> [What is required]
Using the listing below, set down exactly the lines starting at the line that contains "realizar actualizaciones manuales." and ending at the line that contains "daha fazlasını gör", both included, and no others.

++++ Material supplied

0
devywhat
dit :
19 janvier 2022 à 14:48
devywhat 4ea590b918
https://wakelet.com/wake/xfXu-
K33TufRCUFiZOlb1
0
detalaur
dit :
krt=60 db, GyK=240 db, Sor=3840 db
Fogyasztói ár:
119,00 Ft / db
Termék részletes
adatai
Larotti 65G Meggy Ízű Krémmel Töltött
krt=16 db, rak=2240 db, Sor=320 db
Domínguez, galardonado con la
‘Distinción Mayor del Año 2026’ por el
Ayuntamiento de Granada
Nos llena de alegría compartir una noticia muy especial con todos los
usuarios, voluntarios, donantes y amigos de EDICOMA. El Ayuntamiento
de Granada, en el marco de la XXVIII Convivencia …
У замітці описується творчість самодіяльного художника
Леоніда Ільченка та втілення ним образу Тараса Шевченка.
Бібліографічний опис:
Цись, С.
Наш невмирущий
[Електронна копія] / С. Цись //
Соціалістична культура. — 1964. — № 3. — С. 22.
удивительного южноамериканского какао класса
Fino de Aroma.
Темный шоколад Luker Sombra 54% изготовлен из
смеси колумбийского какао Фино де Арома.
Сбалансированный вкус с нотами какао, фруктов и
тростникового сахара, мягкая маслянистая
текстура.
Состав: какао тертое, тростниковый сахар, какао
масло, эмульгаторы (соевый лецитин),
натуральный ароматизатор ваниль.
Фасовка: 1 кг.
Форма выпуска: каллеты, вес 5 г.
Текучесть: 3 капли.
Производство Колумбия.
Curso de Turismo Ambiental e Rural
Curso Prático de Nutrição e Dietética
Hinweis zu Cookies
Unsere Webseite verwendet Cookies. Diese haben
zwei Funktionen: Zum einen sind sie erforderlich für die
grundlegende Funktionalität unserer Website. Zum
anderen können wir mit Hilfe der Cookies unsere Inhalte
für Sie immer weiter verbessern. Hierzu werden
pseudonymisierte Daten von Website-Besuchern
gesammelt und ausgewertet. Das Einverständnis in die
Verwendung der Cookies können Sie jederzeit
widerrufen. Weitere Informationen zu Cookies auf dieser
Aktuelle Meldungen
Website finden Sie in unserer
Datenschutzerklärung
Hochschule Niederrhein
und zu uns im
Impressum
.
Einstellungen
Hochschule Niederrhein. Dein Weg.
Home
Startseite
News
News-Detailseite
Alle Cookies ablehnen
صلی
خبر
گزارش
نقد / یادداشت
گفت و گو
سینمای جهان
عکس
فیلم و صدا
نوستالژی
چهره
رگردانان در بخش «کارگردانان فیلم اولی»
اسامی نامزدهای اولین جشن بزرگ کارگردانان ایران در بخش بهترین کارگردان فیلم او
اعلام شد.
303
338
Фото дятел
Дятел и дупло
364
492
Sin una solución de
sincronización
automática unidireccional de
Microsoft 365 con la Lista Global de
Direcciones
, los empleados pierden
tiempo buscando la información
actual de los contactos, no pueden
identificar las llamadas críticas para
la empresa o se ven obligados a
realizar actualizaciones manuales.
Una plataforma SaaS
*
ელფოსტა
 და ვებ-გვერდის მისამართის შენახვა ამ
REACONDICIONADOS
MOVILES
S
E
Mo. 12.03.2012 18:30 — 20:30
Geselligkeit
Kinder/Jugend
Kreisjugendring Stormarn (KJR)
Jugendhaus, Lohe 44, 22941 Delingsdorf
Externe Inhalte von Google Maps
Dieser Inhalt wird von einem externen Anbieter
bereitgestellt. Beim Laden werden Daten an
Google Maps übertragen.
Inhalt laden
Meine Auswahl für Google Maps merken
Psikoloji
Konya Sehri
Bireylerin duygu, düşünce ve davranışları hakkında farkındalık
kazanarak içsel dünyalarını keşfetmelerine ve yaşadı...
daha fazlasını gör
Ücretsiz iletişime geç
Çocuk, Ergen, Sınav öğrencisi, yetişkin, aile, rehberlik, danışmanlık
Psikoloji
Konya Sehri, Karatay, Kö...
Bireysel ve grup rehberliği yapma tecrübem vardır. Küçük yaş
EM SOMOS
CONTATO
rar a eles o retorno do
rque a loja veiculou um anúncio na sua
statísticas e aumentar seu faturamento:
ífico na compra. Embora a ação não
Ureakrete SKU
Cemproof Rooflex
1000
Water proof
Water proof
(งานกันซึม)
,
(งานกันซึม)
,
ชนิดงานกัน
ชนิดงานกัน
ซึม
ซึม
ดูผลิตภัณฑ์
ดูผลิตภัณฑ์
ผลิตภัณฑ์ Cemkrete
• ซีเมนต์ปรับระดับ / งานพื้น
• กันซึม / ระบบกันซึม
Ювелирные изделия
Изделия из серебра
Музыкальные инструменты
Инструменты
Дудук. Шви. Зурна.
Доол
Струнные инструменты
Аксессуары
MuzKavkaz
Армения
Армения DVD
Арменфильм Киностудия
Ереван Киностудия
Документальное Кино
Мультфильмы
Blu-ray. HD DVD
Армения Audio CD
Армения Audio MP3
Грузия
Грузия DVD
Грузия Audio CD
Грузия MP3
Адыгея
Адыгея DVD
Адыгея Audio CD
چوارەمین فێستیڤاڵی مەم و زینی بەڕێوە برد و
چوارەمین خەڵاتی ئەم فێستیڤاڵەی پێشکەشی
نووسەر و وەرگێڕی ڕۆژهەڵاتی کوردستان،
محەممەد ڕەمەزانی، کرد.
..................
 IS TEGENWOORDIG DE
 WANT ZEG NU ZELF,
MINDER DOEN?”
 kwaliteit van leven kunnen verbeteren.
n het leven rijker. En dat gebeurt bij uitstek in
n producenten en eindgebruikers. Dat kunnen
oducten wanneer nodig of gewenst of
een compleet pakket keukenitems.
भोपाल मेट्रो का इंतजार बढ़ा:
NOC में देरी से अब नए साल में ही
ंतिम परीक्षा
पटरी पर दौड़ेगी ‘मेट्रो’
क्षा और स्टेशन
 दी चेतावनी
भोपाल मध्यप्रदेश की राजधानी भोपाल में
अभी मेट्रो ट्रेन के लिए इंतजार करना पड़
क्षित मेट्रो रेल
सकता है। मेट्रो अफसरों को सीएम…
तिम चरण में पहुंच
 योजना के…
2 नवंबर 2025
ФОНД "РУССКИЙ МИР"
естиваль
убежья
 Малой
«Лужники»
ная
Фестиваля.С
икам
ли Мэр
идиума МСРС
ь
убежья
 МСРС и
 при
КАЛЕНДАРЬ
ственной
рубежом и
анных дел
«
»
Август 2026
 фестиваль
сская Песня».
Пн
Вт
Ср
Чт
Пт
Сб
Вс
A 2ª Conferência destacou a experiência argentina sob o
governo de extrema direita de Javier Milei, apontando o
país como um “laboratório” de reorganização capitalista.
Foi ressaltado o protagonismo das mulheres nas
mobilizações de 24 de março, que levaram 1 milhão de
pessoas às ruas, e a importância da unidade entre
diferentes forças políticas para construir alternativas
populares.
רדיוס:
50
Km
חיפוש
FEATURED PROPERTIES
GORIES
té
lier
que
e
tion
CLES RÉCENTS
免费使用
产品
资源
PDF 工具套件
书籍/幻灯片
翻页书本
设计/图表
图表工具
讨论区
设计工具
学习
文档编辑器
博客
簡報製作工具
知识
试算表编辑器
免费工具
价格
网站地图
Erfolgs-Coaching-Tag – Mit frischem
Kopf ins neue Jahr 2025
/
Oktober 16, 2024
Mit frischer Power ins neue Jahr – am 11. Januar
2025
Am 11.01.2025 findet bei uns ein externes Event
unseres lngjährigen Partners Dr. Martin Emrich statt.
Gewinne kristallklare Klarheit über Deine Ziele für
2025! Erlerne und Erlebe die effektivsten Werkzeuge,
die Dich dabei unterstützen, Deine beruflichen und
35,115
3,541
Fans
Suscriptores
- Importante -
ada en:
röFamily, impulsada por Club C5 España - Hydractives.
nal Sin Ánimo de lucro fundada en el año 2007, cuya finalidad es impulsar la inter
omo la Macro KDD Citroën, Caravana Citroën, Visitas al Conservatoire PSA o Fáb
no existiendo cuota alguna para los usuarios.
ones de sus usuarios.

++++++++

> [Expected answer]
realizar actualizaciones manuales.
Una plataforma SaaS
*
ელფოსტა
 და ვებ-გვერდის მისამართის შენახვა ამ
REACONDICIONADOS
MOVILES
S
E
Mo. 12.03.2012 18:30 — 20:30
Geselligkeit
Kinder/Jugend
Kreisjugendring Stormarn (KJR)
Jugendhaus, Lohe 44, 22941 Delingsdorf
Externe Inhalte von Google Maps
Dieser Inhalt wird von einem externen Anbieter
bereitgestellt. Beim Laden werden Daten an
Google Maps übertragen.
Inhalt laden
Meine Auswahl für Google Maps merken
Psikoloji
Konya Sehri
Bireylerin duygu, düşünce ve davranışları hakkında farkındalık
kazanarak içsel dünyalarını keşfetmelerine ve yaşadı...
daha fazlasını gör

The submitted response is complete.